# Passage provided:
———

Fulfillment and Delivery
OLD PRACTICE: Retailers introduced a host of innovations in fulfillment and delivery long before the pandemic, offering consumers the ease and convenience of things like same-day delivery and buy online, pickup in store (BOPIS) or at curbside. These options improved the omnichannel customer experience and promoted contact-free commerce, but represented only a small percentage of most retailers’ business.
NEW PRACTICE: Seemingly overnight, BOPIS went from a small percentage of many retailers’ business to their primary sales channel. The need for consumers to keep away from other people as much as possible exponentially increased the appeal of contact-free commerce, making BOPIS and online ordering (with home delivery) routine practices for many shoppers. By one count, BOPIS activity was up 208 percent in the first few weeks of April compared with the same period in 2019.
As we enter the pandemic’s middle period, data indicates that many shoppers believe they have abandoned old habits permanently. For instance, 56 percent of consumers report a strong intention to continuing using BOPIS after the pandemic.
So, any retailer that had not fully implemented new delivery mechanisms will need to catch up, and quickly. As stores begin to reopen to in-person shopping, retailers should think of their stores as warehouses from which orders are fulfilled. (This article explains some of the AI-based techniques retailers are using in next-level fulfillment.)
Retailers’ focus on experiential shopping, popular right up until about January, will need a rethink as consumers prioritize health and safety over interaction with brands.
Supply Chain Agility
OLD PRACTICE: In the past, retailers tended to focus more on supply chain transparency (i.e., visibility into goods’ locations within the supply chain) as opposed to supply chain agility (i.e., the ability to use alternate sourcing). This made sense in a world where supply chains in many sectors were generally stable.
NEW PRACTICE: With consumer trends now in flux, retailers need to refocus on agility, diversifying supply chains and building in redundancy to hedge against the unexpected.
For example, a supply chain executive might reconfigure distribution networks to create geographic diversity. This practice is often used for suppliers in areas susceptible to natural disasters like hurricanes or wildfires. In this scenario, partnering with other vendors in less vulnerable areas can create backup supply—and much-needed agility—in times of disruption. Maps of the supply network are essential to that planning work.
For retailers that sell private-label products, focusing on the product development process can expose opportunities to move commitments and products closer to customer demand. As antithetical as this would have been just a few months ago, now it is reasonable to shorten supply lines for key items by building inventory reserves where necessary. The starting point for planning those redundancies is often a smart map.
History has shown that best practices should be cast aside when conditions change. It may be difficult to imagine anything more disruptive to the retail business than COVID-19, but change will come again. And it will favor the retailers that learned valuable lessons during this trying time.
A retailer’s ability to survive and thrive as conditions improve depends on resilience. In the new world of retail, resilience is built on data, location awareness, and a willingness to let go of practices that have outlived their usefulness to retailers and consumers.

———

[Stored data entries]

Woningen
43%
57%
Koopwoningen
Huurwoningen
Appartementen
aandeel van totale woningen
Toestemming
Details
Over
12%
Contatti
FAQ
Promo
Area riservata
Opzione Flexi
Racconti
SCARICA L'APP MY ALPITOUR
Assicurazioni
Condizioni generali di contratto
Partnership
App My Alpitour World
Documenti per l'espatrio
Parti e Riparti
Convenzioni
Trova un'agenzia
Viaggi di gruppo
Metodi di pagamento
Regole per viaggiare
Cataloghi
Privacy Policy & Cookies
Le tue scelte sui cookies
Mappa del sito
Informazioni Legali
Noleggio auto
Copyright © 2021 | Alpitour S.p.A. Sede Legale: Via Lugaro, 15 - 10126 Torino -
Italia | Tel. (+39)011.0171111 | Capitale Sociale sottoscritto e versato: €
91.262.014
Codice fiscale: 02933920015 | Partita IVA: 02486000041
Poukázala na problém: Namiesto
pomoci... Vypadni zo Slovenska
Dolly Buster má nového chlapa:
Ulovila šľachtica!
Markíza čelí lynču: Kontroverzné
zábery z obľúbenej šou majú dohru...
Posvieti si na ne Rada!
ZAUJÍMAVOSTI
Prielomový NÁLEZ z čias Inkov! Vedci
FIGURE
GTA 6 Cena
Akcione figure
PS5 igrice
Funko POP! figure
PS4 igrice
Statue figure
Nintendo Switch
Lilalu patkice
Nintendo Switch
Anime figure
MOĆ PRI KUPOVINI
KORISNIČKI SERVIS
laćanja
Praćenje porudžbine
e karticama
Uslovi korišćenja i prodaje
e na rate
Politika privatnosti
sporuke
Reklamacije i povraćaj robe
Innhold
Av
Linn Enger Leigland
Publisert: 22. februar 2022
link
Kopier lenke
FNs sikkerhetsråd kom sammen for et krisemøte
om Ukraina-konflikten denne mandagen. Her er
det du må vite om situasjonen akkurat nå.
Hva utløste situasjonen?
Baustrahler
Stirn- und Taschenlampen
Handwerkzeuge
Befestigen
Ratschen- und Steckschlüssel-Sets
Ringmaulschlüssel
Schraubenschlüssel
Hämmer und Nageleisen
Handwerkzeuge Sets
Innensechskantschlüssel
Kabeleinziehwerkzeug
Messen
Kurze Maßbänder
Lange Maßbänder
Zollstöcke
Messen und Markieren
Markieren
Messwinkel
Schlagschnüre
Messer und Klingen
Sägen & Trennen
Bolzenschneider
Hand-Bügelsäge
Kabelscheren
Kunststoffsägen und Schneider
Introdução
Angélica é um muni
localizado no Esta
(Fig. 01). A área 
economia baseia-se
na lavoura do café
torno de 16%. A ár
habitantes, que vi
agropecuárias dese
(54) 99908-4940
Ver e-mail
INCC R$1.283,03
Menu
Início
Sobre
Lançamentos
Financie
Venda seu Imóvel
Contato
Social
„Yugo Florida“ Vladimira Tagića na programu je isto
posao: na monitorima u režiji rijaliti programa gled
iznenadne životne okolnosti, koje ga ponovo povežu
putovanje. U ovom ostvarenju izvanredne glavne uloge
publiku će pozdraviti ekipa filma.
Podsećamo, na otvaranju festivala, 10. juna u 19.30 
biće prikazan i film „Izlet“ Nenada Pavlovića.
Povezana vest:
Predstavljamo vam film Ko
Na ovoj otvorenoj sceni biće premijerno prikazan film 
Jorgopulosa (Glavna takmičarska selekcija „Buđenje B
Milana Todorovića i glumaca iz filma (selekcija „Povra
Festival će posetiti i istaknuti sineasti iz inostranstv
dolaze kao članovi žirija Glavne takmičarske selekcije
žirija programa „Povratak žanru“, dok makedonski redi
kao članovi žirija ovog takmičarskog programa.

———

# Problem:
Answer these questions from the passage on retail practices:
1. By what percentage was BOPIS activity up in the first few weeks of April compared with the same period in 2019?
2. Under the old practice, did retailers tend to focus more on supply chain transparency or on supply chain agility?
3. According to the last paragraph, what is resilience built on in the new world of retail?
The listing is separate material, unrelated to the passage on retail practices.

# Finished exercise:
1. 208 percent.
2. Supply chain transparency.
3. Data, location awareness, and a willingness to let go of practices that have outlived their usefulness to retailers and consumers.